| AIM OF THE TASK |
Your output must be the lines below from the line containing "Cartooning for Peace." to the line containing "itzen sie große, gut ausgebildete einzelne", both lines included, reproduced exactly and without pictures.

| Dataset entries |
--- START ---
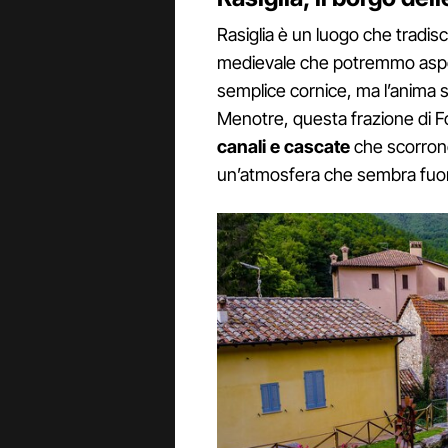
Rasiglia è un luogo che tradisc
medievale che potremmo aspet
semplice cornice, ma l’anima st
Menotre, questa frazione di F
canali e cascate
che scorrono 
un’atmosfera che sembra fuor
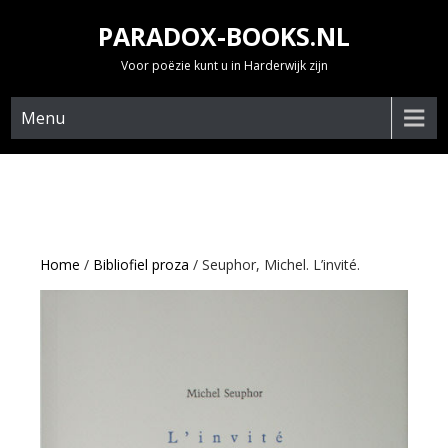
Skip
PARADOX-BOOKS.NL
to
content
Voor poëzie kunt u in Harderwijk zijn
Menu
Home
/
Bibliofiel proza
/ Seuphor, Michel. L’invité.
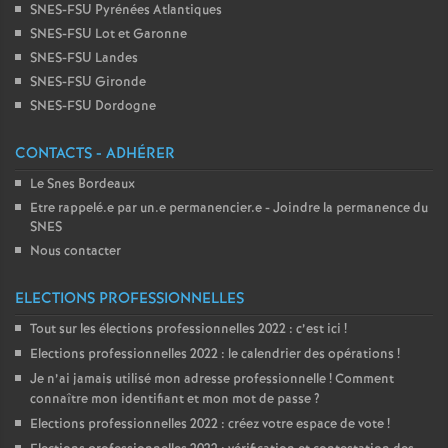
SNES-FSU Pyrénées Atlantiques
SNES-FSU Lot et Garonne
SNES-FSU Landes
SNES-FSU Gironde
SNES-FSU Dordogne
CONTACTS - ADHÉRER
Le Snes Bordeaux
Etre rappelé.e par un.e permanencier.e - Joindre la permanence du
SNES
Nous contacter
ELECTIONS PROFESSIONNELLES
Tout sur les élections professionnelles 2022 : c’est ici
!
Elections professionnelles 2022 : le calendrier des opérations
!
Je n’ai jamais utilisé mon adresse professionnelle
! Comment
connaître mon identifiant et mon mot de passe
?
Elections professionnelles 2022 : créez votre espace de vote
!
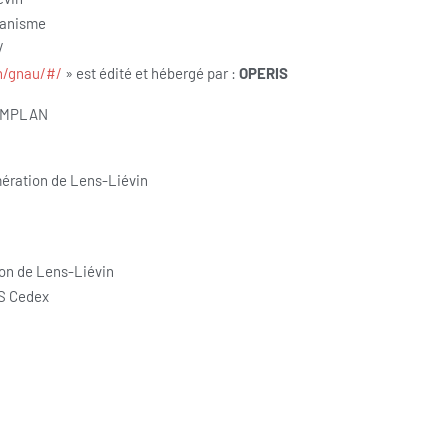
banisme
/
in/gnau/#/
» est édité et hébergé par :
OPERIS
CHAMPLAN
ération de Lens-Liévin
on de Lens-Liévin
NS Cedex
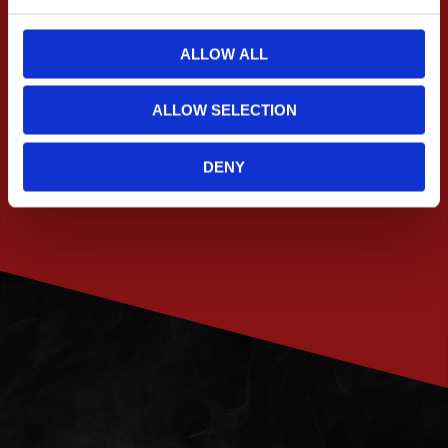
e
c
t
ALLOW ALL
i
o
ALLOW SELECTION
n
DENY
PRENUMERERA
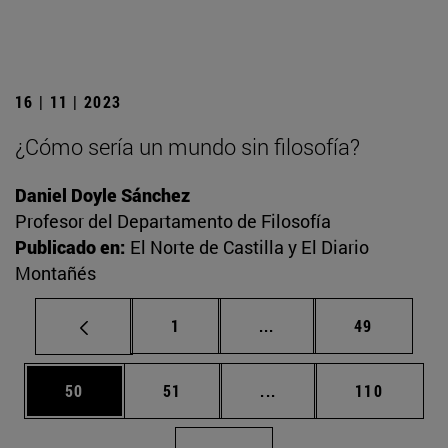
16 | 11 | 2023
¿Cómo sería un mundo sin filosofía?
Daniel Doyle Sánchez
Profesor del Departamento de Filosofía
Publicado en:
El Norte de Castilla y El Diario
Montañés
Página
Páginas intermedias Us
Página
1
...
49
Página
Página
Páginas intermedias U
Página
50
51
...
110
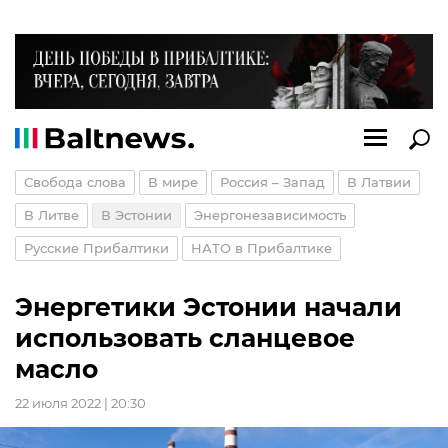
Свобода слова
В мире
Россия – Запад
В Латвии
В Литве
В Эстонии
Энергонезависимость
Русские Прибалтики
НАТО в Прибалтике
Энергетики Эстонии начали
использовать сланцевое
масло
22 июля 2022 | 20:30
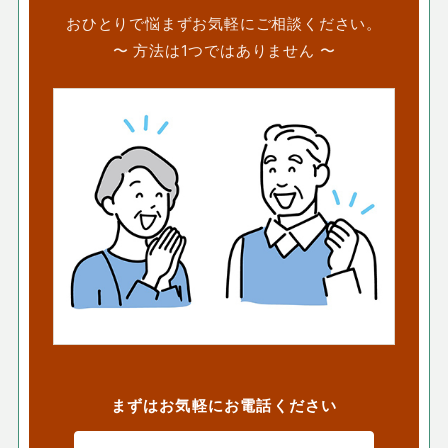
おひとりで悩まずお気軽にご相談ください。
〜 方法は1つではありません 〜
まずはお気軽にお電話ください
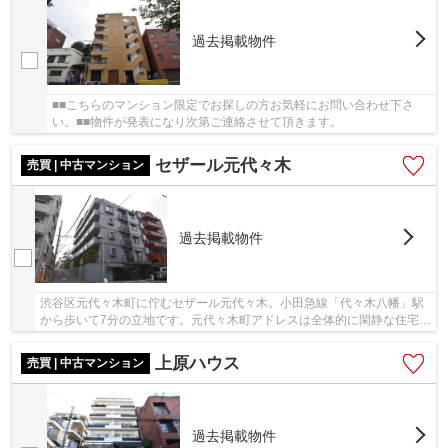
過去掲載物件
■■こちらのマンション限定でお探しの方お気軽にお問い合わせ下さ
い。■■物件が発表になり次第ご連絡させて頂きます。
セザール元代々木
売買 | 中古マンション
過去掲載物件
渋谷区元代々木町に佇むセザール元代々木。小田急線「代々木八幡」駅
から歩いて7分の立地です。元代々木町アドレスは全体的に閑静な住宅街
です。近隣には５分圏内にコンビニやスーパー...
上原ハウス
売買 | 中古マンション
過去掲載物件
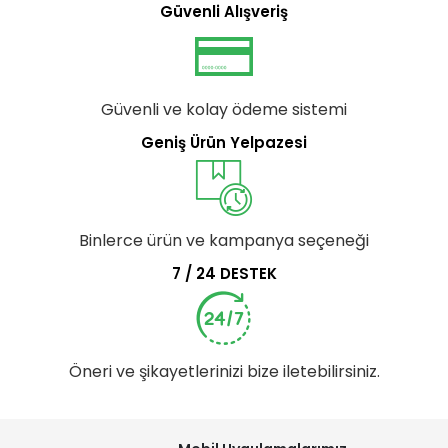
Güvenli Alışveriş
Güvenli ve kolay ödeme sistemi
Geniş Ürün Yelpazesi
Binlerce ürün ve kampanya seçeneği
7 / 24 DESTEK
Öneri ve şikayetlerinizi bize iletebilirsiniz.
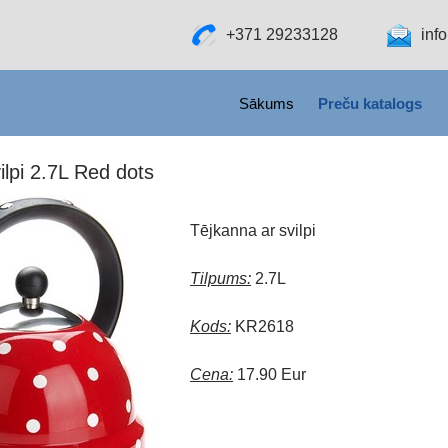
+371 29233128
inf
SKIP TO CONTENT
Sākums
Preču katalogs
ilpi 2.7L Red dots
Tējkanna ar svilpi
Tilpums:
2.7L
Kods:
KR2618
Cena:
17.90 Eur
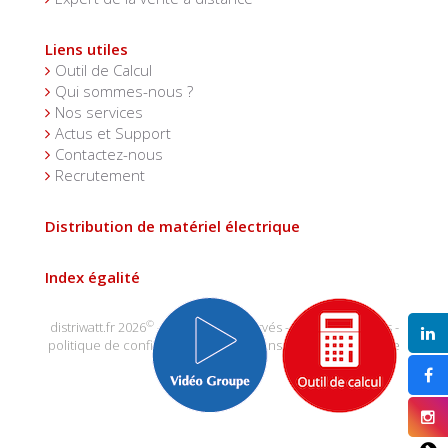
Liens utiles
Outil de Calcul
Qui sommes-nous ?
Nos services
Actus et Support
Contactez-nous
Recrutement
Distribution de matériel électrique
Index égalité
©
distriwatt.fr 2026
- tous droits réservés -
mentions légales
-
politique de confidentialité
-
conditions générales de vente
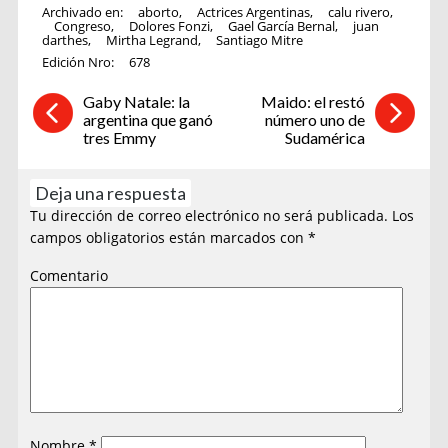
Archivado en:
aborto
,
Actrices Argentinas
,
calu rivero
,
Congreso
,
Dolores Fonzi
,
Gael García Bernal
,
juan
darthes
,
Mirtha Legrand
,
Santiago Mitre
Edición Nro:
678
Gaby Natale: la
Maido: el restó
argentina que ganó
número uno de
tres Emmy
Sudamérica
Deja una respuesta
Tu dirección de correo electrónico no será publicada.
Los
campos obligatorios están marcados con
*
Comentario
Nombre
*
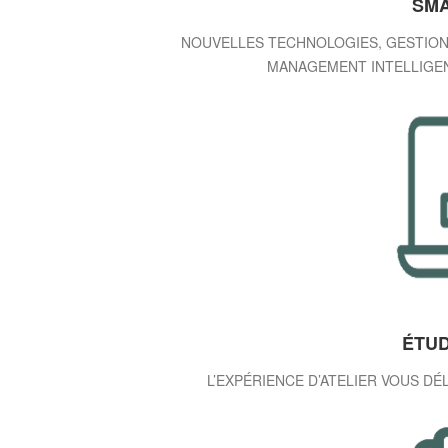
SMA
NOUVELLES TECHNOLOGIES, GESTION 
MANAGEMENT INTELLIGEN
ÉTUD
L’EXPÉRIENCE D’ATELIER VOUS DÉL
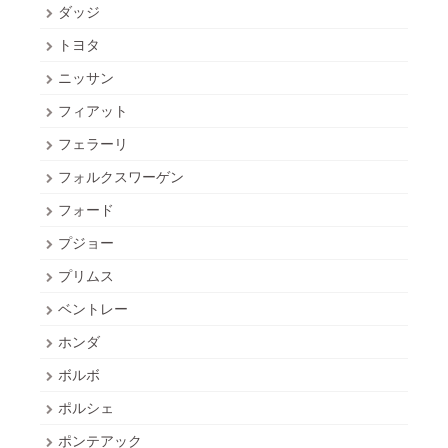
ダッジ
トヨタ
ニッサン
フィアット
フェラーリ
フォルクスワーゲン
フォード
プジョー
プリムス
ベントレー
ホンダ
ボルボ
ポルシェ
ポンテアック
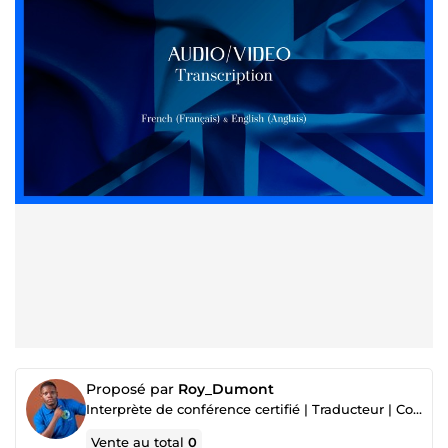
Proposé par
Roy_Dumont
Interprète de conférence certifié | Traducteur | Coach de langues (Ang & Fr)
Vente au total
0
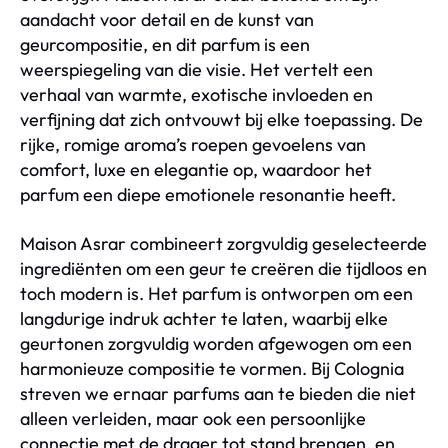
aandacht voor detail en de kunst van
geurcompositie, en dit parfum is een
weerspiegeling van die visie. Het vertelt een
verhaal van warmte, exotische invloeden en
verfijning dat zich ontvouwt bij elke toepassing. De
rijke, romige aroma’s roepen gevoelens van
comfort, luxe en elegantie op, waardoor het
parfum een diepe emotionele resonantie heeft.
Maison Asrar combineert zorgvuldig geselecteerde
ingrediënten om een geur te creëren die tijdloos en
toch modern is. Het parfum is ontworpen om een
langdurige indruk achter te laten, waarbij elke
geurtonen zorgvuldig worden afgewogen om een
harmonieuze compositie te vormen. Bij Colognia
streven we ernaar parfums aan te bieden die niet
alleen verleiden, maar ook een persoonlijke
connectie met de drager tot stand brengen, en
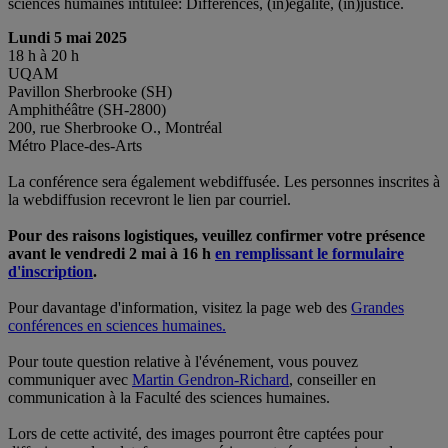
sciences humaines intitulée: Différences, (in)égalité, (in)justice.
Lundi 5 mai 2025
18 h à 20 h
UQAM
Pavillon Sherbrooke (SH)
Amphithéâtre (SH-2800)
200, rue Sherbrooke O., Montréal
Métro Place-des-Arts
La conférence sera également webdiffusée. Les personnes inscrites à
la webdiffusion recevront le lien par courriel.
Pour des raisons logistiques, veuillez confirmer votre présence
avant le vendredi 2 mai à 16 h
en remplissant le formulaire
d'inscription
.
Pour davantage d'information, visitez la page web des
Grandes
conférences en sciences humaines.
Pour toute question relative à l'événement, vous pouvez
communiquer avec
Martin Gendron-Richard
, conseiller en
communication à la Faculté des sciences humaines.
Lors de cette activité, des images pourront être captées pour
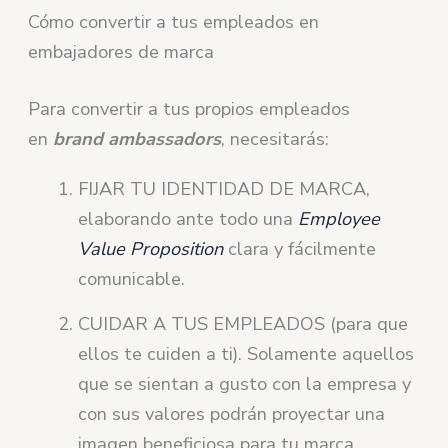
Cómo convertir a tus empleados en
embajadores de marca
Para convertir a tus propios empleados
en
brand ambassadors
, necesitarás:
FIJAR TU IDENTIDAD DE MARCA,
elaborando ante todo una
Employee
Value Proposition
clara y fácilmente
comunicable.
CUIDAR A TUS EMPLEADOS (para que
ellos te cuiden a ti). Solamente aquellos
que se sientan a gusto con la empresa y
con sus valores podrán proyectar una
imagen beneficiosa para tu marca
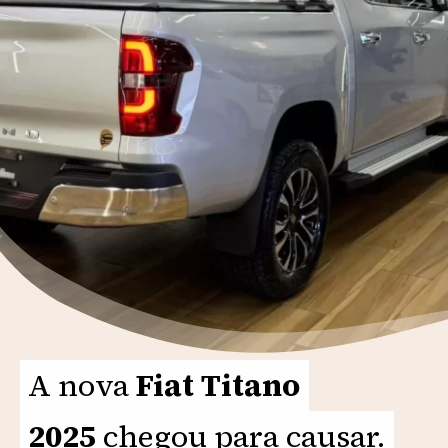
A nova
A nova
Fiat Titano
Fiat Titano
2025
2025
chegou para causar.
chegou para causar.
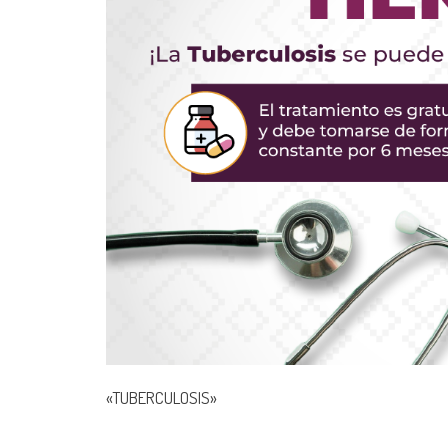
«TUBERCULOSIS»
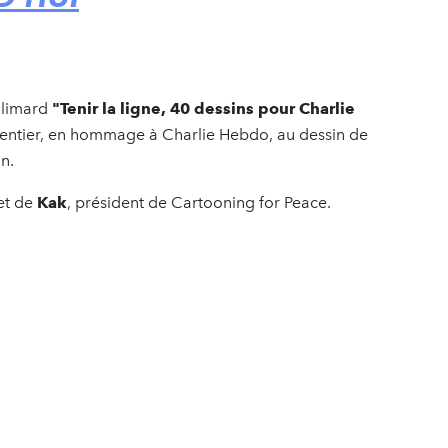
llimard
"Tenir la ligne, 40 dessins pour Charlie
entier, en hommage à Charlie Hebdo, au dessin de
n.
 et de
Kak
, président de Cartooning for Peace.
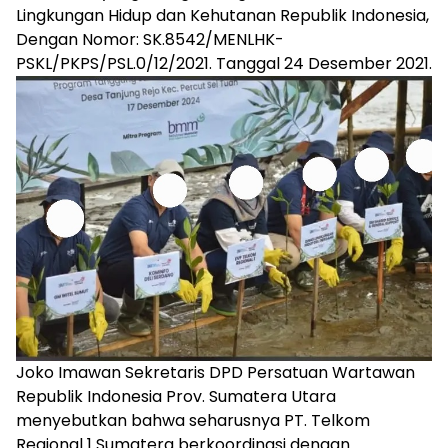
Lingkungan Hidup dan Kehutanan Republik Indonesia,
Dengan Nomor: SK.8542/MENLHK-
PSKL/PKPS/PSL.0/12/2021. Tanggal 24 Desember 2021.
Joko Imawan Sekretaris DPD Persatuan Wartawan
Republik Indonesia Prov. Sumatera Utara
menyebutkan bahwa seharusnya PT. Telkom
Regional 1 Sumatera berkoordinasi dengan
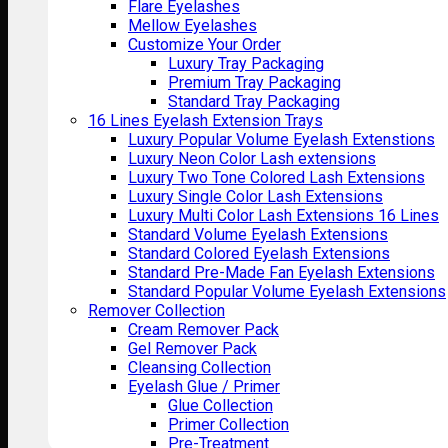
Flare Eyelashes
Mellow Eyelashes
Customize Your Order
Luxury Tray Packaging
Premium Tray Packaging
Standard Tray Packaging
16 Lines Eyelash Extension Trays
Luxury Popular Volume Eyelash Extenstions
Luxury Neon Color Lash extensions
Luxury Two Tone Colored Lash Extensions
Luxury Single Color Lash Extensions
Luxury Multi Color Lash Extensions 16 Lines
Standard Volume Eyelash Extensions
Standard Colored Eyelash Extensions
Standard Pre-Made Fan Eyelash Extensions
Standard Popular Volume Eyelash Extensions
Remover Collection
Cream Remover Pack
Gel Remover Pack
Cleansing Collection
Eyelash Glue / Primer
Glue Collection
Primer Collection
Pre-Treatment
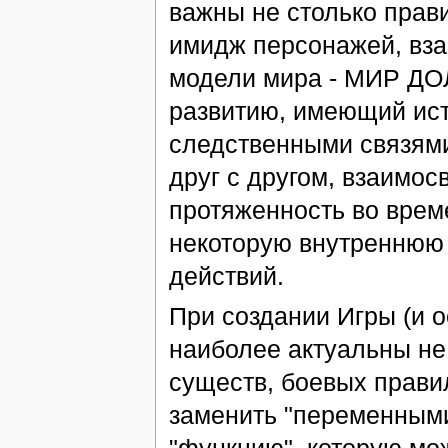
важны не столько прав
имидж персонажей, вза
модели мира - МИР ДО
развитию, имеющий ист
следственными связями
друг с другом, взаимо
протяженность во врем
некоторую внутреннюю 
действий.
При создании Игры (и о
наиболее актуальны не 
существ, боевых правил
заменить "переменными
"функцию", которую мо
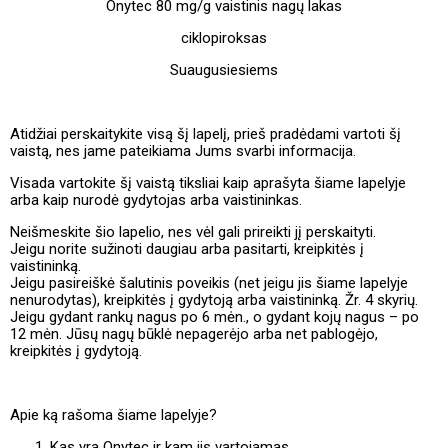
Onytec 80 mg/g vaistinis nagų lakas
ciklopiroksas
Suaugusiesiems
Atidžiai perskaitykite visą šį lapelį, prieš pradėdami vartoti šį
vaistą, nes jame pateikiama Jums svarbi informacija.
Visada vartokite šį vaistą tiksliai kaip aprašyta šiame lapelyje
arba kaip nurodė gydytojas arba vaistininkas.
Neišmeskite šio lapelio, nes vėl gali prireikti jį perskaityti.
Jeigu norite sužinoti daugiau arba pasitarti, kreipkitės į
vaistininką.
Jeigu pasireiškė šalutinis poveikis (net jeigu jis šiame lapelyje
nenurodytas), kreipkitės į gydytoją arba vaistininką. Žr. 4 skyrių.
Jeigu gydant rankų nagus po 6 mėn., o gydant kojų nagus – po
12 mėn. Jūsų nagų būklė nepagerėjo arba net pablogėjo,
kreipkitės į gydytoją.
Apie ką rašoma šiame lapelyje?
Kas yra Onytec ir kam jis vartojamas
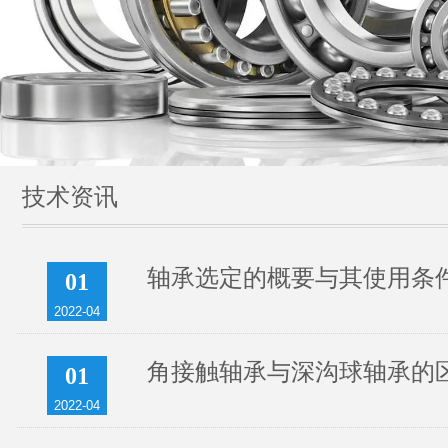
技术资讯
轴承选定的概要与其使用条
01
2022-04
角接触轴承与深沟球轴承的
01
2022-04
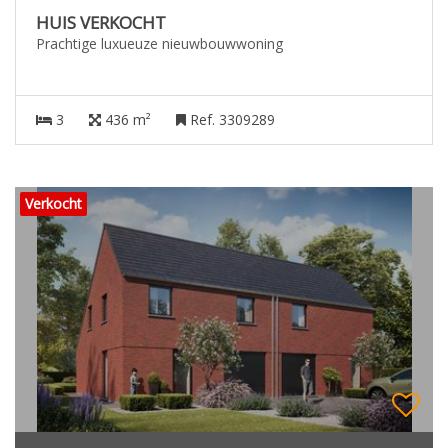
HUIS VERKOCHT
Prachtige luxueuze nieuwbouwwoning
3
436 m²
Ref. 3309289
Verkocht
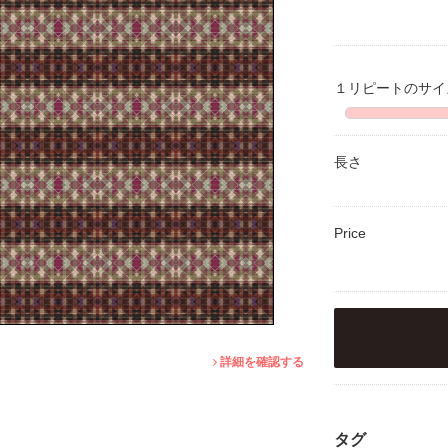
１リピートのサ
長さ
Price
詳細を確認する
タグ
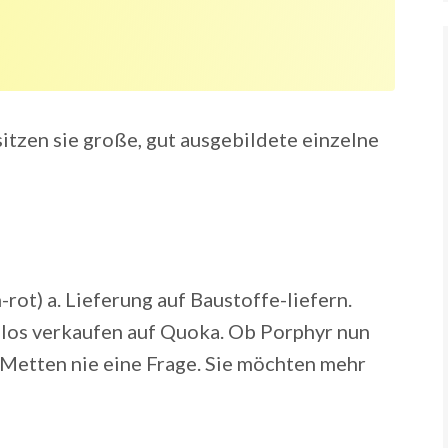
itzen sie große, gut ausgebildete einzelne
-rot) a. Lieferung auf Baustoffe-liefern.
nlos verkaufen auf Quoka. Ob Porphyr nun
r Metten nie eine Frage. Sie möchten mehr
--- END ---
| RESULT OF THE EXERCISE |
, président de Cartooning for Peace.
Lingkungan Hidup dan Kehutanan Republik Indonesia,
Dengan Nomor: SK.8542/MENLHK-
PSKL/PKPS/PSL.0/12/2021. Tanggal 24 Desember 2021.
Joko Imawan Sekretaris DPD Persatuan Wartawan
Republik Indonesia Prov. Sumatera Utara
menyebutkan bahwa seharusnya PT. Telkom
Regional 1 Sumatera berkoordinasi dengan
Flare Eyelashes
Mellow Eyelashes
Customize Your Order
Luxury Tray Packaging
Premium Tray Packaging
Standard Tray Packaging
16 Lines Eyelash Extension Trays
Luxury Popular Volume Eyelash Extenstions
Luxury Neon Color Lash extensions
Luxury Two Tone Colored Lash Extensions
Luxury Single Color Lash Extensions
Luxury Multi Color Lash Extensions 16 Lines
Standard Volume Eyelash Extensions
Standard Colored Eyelash Extensions
Standard Pre-Made Fan Eyelash Extensions
Standard Popular Volume Eyelash Extensions
Remover Collection
Cream Remover Pack
Gel Remover Pack
Cleansing Collection
Eyelash Glue / Primer
Glue Collection
Primer Collection
Pre-Treatment
важны не столько прав
имидж персонажей, вза
модели мира - МИР ДО
развитию, имеющий ист
следственными связями
друг с другом, взаимо
протяженность во врем
некоторую внутреннюю 
действий.
При создании Игры (и о
наиболее актуальны не 
существ, боевых правил
заменить "переменными
"функцию", которую мо
Onytec 80 mg/g vaistinis nagų lakas
ciklopiroksas
Suaugusiesiems
Atidžiai perskaitykite visą šį lapelį, prieš pradėdami vartoti šį
vaistą, nes jame pateikiama Jums svarbi informacija.
Visada vartokite šį vaistą tiksliai kaip aprašyta šiame lapelyje
arba kaip nurodė gydytojas arba vaistininkas.
Neišmeskite šio lapelio, nes vėl gali prireikti jį perskaityti.
Jeigu norite sužinoti daugiau arba pasitarti, kreipkitės į
vaistininką.
Jeigu pasireiškė šalutinis poveikis (net jeigu jis šiame lapelyje
nenurodytas), kreipkitės į gydytoją arba vaistininką. Žr. 4 skyrių.
Jeigu gydant rankų nagus po 6 mėn., o gydant kojų nagus – po
12 mėn. Jūsų nagų būklė nepagerėjo arba net pablogėjo,
kreipkitės į gydytoją.
Apie ką rašoma šiame lapelyje?
Kas yra Onytec ir kam jis vartojamas
技术资讯
轴承选定的概要与其使用条
01
2022-04
角接触轴承与深沟球轴承的
01
2022-04
HUIS VERKOCHT
Prachtige luxueuze nieuwbouwwoning
3
436 m²
Ref. 3309289
Verkocht
１リピートのサ
長さ
Price
詳細を確認する
タグ
itzen sie große, gut ausgebildete einzelne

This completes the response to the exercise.